### READING TEXT
■ ■ ■ ■
Cortot and Navarra take the majority of Disc 29. The Fourth Piano Concerto is a famous Cortot recording, and it’s been multiply reissued. This is its fine Warner 2018 remastering (see a St Laurent Studio release for comparative purposes; review). André Navarra and Jean Fournet perform the A minor Cello Concerto in 1947 very adeptly though their recording tended to be overlooked in favour of that of Fournier and Süsskind. Heifetz and Barbirolli dazzle in their famous pre-war pairing of the Havanaise and Introduction et Rondo capriccioso.

Discs 30 and 31 are devoted to the famous 1955 mono cycle of the Piano Concertos recorded by Jeanne-Marie Darré and Louis Fourestier. This was a cornerstone of the LP catalogue and not to be missed though it would have been better had it been remastered for this edition. That’s something Studio Art & Son has done for the Third Symphony and the Suite algérienne in CD 32. The Symphony is conducted by Ernest Bour, with Maurice Duruflé at the organ, in 1954 and the suite by Fourestier, though strangely the latter’s Danse macabre and Phaton have not benefitted from their 192kHz/24-bit remastering. Maybe they didn’t have access to the master tapes.

The final two discs revisit operatic repertoire. Caruso, Georges Thill, Ninon Vallin and Lily Pons are heard in well-remembered and oft-reissued arias, whilst the final music is another recording of Samson et Dalila, but this time the work’s first commercial recording under the direction of Fourestier, one of Saint-Saëns’ finest exponents. It’s been reissued on several labels, EMI, Naxos and Preiser included and is discussed here.

There’s a helpful composer profile by Marie-Gabrielle Soret in French, English and German and a sensible index of works performed at the back, cross referencing the number of the relevant CD. Discographic information is wholly confined to the back of the individual CD sleeves.

Arriving in time to mark the centenary of his death, this is more than merely a sensible collection. It presents some of the very best recordings of the composer’s music ever made and my only quibble, apart from the omission of some of the composer’s 1904 recordings – and that’s something of a specialist’s critique – is the paucity of new remasterings.
■ ■ ■ ■
### EXTRACTED INFORMATION
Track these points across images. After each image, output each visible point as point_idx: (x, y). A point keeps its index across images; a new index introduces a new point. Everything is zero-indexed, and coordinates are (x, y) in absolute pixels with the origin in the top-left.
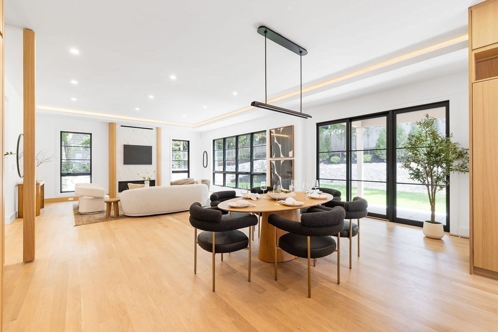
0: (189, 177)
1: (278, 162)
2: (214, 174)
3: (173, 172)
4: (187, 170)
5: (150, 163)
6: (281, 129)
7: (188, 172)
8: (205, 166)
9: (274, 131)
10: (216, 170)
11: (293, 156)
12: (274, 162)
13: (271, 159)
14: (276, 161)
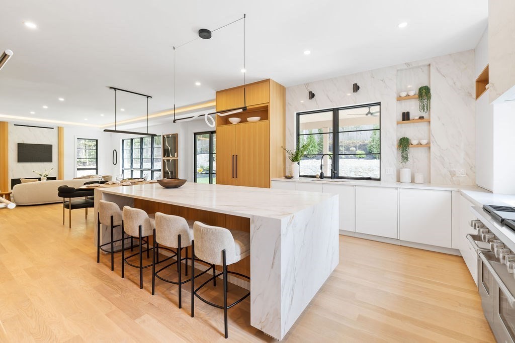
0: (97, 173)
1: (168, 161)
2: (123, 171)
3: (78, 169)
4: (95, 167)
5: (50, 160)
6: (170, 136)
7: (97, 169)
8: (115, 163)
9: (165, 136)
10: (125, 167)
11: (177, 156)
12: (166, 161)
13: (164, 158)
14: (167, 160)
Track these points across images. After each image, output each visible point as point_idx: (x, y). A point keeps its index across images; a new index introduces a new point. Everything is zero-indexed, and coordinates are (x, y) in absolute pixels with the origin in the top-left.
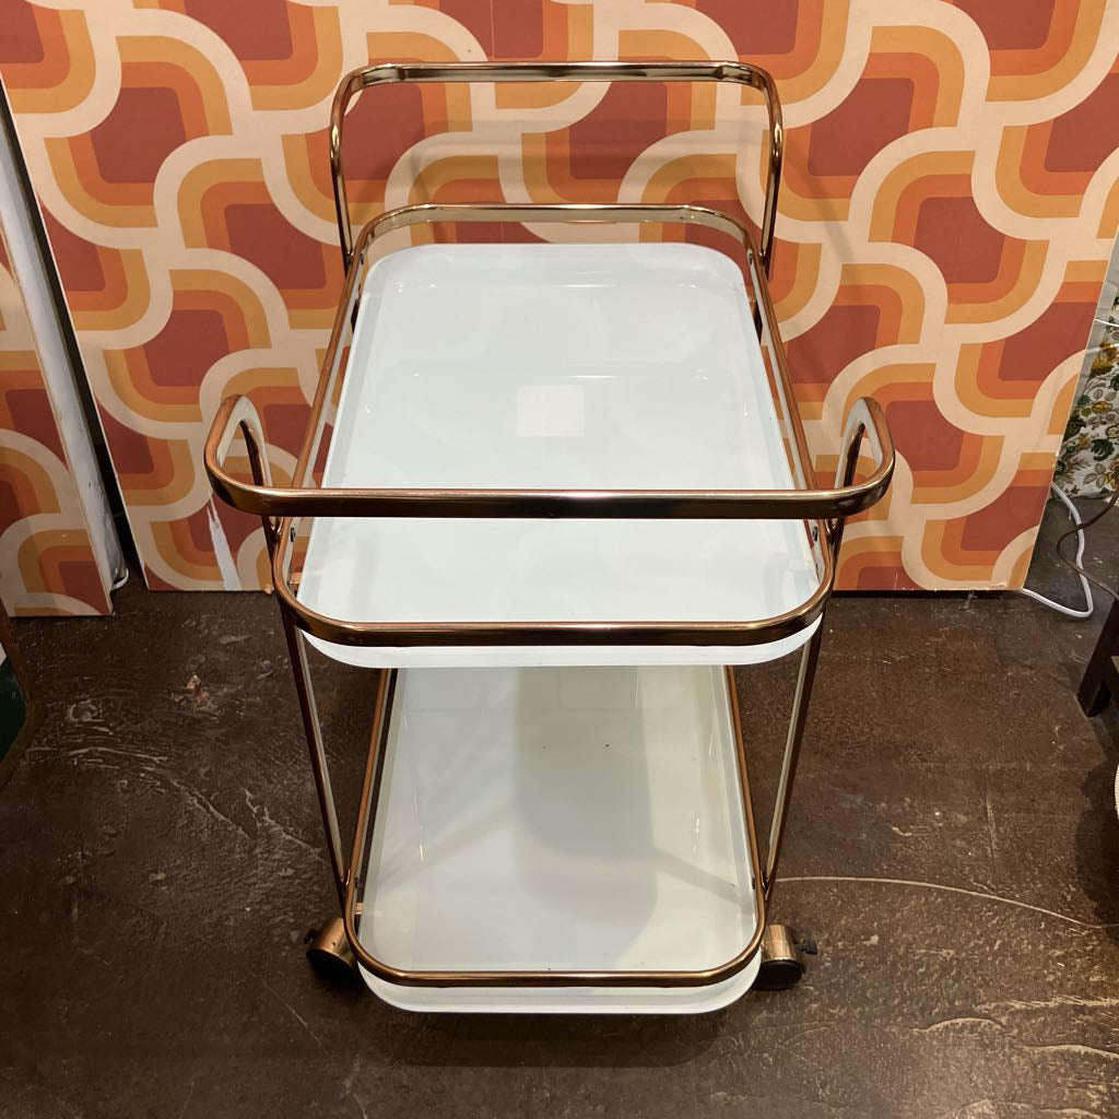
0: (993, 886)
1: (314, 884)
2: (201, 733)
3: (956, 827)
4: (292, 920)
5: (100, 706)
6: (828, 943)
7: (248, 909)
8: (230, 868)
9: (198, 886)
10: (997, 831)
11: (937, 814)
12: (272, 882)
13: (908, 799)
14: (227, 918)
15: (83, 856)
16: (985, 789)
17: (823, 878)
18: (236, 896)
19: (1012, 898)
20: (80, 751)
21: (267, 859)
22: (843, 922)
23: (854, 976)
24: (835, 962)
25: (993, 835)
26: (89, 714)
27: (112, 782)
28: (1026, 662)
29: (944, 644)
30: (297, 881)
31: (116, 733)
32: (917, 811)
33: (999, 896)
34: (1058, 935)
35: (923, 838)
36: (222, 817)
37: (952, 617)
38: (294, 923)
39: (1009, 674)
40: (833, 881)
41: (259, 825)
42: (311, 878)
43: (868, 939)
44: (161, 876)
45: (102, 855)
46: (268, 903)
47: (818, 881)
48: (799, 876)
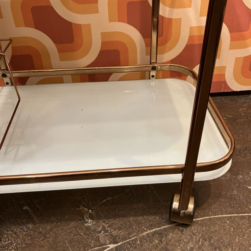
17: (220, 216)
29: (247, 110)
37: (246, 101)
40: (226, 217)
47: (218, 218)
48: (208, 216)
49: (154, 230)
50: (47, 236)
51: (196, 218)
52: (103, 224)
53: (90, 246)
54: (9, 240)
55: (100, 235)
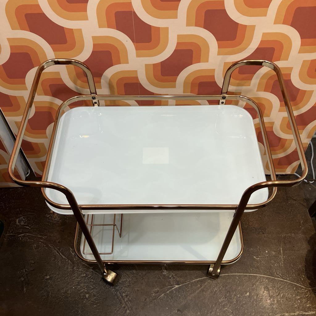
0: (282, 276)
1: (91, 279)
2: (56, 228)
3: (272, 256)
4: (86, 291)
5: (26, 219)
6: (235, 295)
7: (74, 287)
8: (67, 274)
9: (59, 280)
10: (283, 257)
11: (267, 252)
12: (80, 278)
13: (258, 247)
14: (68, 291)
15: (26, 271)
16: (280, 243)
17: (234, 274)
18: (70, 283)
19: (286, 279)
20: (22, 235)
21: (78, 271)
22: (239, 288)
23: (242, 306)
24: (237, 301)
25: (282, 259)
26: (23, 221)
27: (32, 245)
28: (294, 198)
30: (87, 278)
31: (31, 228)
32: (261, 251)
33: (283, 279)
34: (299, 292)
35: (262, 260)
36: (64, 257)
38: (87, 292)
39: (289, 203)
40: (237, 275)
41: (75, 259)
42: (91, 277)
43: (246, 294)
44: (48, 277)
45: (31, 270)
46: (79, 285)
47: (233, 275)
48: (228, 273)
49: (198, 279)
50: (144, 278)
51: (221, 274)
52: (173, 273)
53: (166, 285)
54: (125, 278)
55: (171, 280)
■ ■ ■ ■
### EXPLORE THE MATERIAL
**a.** In the review, who played the organ in the Third Symphony recording conducted by Ernest Bour?
**b.** Copy out the review word for word, starting with "There’s a helpful" and going on through "of new remasterings.".

### LIST OF ANSWERS
**a.** Maurice Duruflé

**b.**
There’s a helpful composer profile by Marie-Gabrielle Soret in French, English and German and a sensible index of works performed at the back, cross referencing the number of the relevant CD. Discographic information is wholly confined to the back of the individual CD sleeves.

Arriving in time to mark the centenary of his death, this is more than merely a sensible collection. It presents some of the very best recordings of the composer’s music ever made and my only quibble, apart from the omission of some of the composer’s 1904 recordings – and that’s something of a specialist’s critique – is the paucity of new remasterings.